Langley, 1000 Hours, November 19, 1985

“The other shoe dropped on PIMENTA.”

Paul Redmond was standing in the doorway to my office.

“What!”

“The bureau just let us know that PIMENTA’s wife got a call from Moscow—they’re not sure who called—saying that he’d hurt his leg, some sort of a deep cut when he arrived in Moscow with Yurchenko, and that it required some very tricky surgery to repair some nerve damage. The caller said it was serious enough for her to pack up the children and come home. She’s getting ready to go now.”

“Shit!” was all that I could muster.

   17   

Langley, 0830 Hours, November 20, 1985

The cable from Bonn was a routine notification of a “no show.” Under normal circumstances, it would have generated only mild concern. But circumstances in SE Division were by now no longer normal. There was an unshakable foreboding hanging over the division, and the loss of contact with any agent added to the dread.

Bonn reported that KGB Lieutenant Colonel Gennady Varennik, working under Tass cover in the Soviet embassy in Germany, had failed to show for his last scheduled meeting and had also failed to signal for an alternate. Varennik, encrypted as GTFITNESS, had last been met in a Bonn safe house on November 4, at which time he’d reported that he’d been asked to take part in an unscheduled planning session in Karlshorst, the KGB’s regional headquarters in East Berlin. The purpose of the Karlshorst meeting, Varennik assumed, would be to refine a KGB plan to sow terror among U.S. Army troops and their families through coordinated attacks against targets frequented by U.S. personnel in Germany. The aim behind the terror campaign, Varennik had reported earlier, was to throw the U.S.-German relationship into turmoil by making it look as though the bombings were the work of domestic German terrorist cells—the aging remnants of the Baader Meinhof gang or the more modern and active Red Army Faction.

Varennik’s previous reports on the KGB’s proposed terror campaign had generated an intense debate in both the operational and the analytical sides of the CIA. Some discounted them as outright fabrication or at a minimum the product of an overactive imagination. Others, and that group included Bill Casey, zealously believed the KGB was capable of such atrocities. Casey and the hard-liners were convinced that the Soviets had been behind the assassination attempt against Pope John Paul II, so what would stop them from this? The debate was inflamed by the fact that there had recently been terrorist attacks in Germany that had taken three American lives. Those attacks seemed to fit the MO described by Varennik, so Varennik’s reporting captured the attention of the highest levels of Washington readership, including President Reagan. His disappearance would draw a similar level of interest.

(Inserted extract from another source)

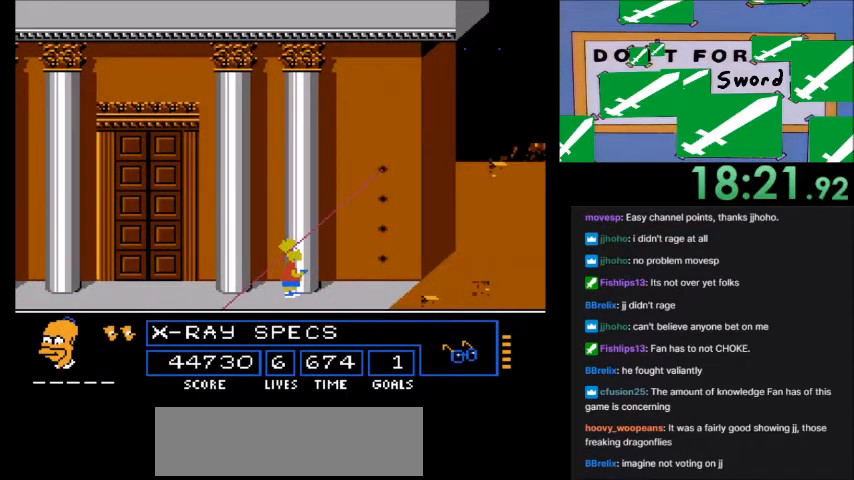
{"buttons": ["A"], "events": []}
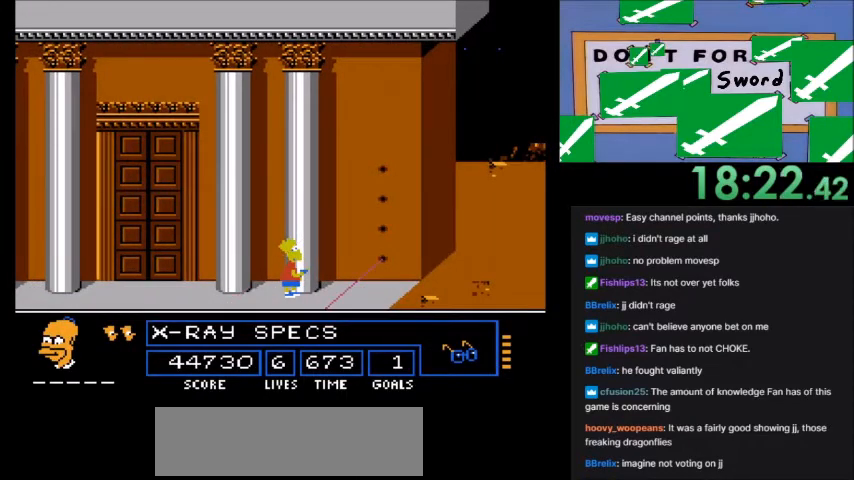
{"buttons": ["A", "DPAD_RIGHT"], "events": [[200, "DPAD_RIGHT", "down"]]}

Paul Redmond wasn’t particularly interested in the debate over how evil the “Evil Empire” was or wasn’t. He’d leave that to others. His focus was down in the trenches, the hand-to-hand combat of the spy business, not where it all fit in the grand scheme of things. He just wanted to find out what had happened to Gennady Varennik, who seemed to have just fallen down the same hole that had swallowed up so many of SE Division’s Soviet agents over the last six months. Redmond’s mood was foul as he briefed me on the operation.

“He came to us in April this year. That’s important,” Redmond said. “That was after Ed Howard left the division and the agency . . . and even after Mary Howard left, for those who want to believe Howard was still getting pillow talk stuff from Mary. Whatever happens, we can’t pin this one on Howard.”

“How’d we get him?”

“He got us. Called one of our guys in Vienna, someone he knew when he was posted there, said he needed to talk to him right away.”

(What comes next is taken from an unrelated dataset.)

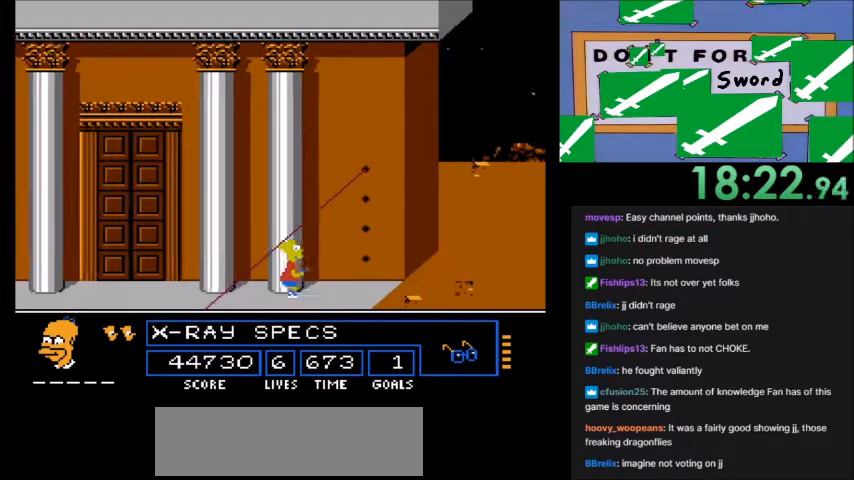
{"buttons": ["A", "DPAD_RIGHT"], "events": []}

“All this on the phone?” I was surprised that a KGB officer would go operational on the phone in Austria, where the KGB’s ability to monitor CIA activities was extremely good.

“Yeah, I know. But if FITNESS is in trouble, it’s not because of that phone call. Anyway, after that first contact, we shifted this out of sight right away. We had Chuck Leven get in touch with him in Bonn—safe house meetings, full controls. Chuck was in Moscow with Burton, he can run a tight op.”

“What was the motivation?” I asked.

“Mixed. Said he was in trouble with money. Not much money, less than ten grand, but the usual story—he needed to get it back in his cash box right away. New baby, tough time with the expense of living in Germany. But he told Leven he was more interested in warning us, and maybe the world, about the wacky plot Moscow and Karlshorst were hatching to blow up targets in Germany, kill some Americans, and drive a wedge between the U.S. and the Germans. Maybe start World War Three in the process.”

“You believe it?”

“Doesn’t matter what I believe. Everybody’s trying to pin everything on the Sovs. You know who the believers are. Your buddy—” Redmond motioned toward the ceiling, a shorthand gesture to Casey’s office on the seventh floor. Casey did take the darkest stories of the Soviets at face value. Arguing against him could be dangerous for a CIA officer’s career. “Besides,” he said, “that buffoon Gennady Titov is running things at Karlshorst these days, and he’s capable of anything—even this dumb idea.”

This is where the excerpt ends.